The company launched and grew on founders’ own dime and its own revenue until about five years ago, when it began to dip into outside credit sources. The NTT deal “gives us access to very, very inexpensive capital very quickly and very easily,” Adams said.
Easy access to capital will come in handy. Announcement of the expansion in California comes as the company continues construction on its campus in Ashburn, Virginia, and evaluates other markets around the U.S. for further expansion.
Adams declined to say which metros it was looking at specifically, saying only that the focus was on top-tier markets. Those would be places like New York, Atlanta, Dallas or Chicago.
CA3 close to being half sold
Market dynamics for RagingWire in Sacramento are drastically different than they were when the company started. Before, the company was forced to take risks and build before it could secure customers, which simply doesn’t happen today.
“In the old days, we couldn’t presell for the life of us,” Adams said. Upwards of 50 percent of everything RagingWire has built recently was leased before it was finished.

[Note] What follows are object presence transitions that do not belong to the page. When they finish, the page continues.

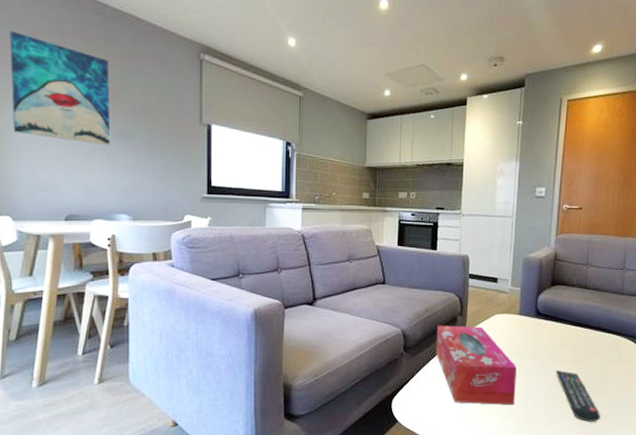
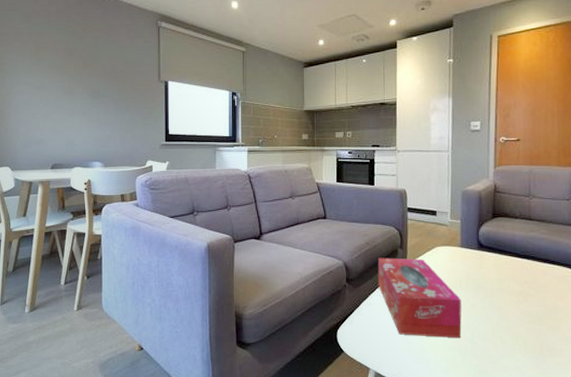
wall art: present [9,30,111,146] -> none [10,16,87,104]
remote control: present [555,370,601,422] -> none [502,304,556,358]

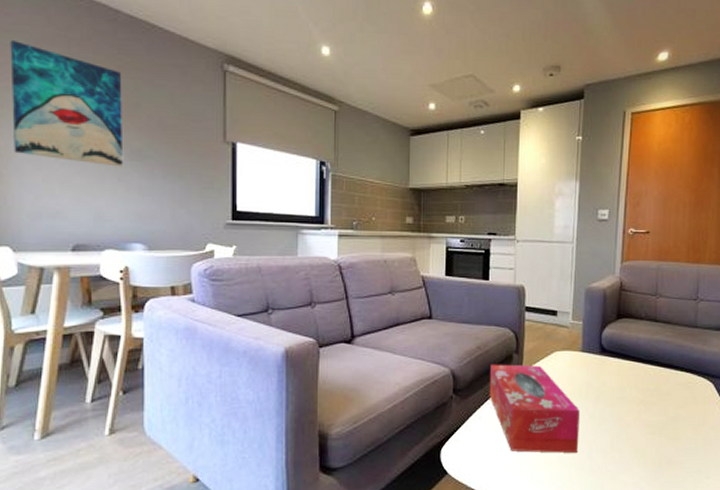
wall art: none [10,16,87,104] -> present [10,39,124,167]

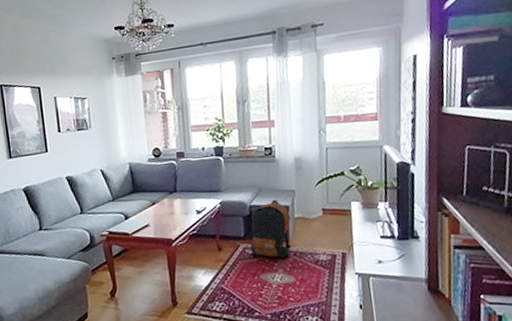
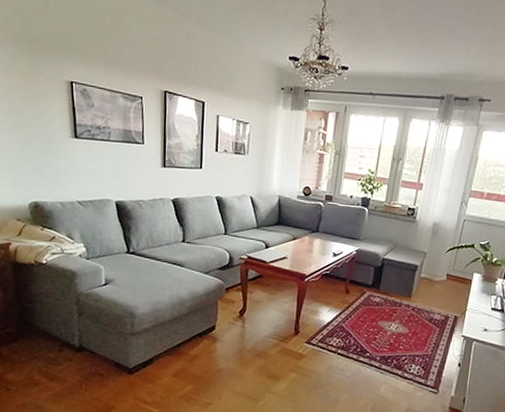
backpack: present [250,199,291,259] -> none [375,257,418,311]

At this point, CA3 is close to being half sold.
Sticking to what works
RagingWire has invested a lot in engineering its own power backup infrastructure, which it says is a lot more resilient than the norm, and has used that as a way to differentiate.
It is generally sticking to the same power and cooling design for CA3. The company has used the same overall design for about 10 years now, and it has been “issue-free,” Adams said.
Every new build improves slightly on the previous one, however, and CA3 will be able to use more airside economization for cooling than existing facilities do, he added.